## What you will do
Copy out every entry precisely.
━━ Data shown
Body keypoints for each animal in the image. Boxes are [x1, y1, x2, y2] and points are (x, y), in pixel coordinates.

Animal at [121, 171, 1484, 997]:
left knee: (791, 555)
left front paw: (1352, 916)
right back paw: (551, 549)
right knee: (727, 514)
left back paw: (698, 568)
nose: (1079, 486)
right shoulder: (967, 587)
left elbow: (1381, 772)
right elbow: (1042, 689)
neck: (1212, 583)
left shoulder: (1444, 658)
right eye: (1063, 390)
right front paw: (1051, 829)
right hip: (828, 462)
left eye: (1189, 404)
━━━━
## Solution for this task
Body keypoints for each animal in the image. Boxes are [x1, y1, x2, y2] and points are (x, y), in pixel coordinates.

Animal at [121, 171, 1484, 997]:
left knee: (791, 555)
left front paw: (1352, 916)
right back paw: (551, 549)
right knee: (727, 514)
left back paw: (698, 568)
nose: (1079, 486)
right shoulder: (967, 587)
left elbow: (1381, 772)
right elbow: (1042, 689)
neck: (1212, 583)
left shoulder: (1444, 658)
right eye: (1063, 390)
right front paw: (1051, 829)
right hip: (828, 462)
left eye: (1189, 404)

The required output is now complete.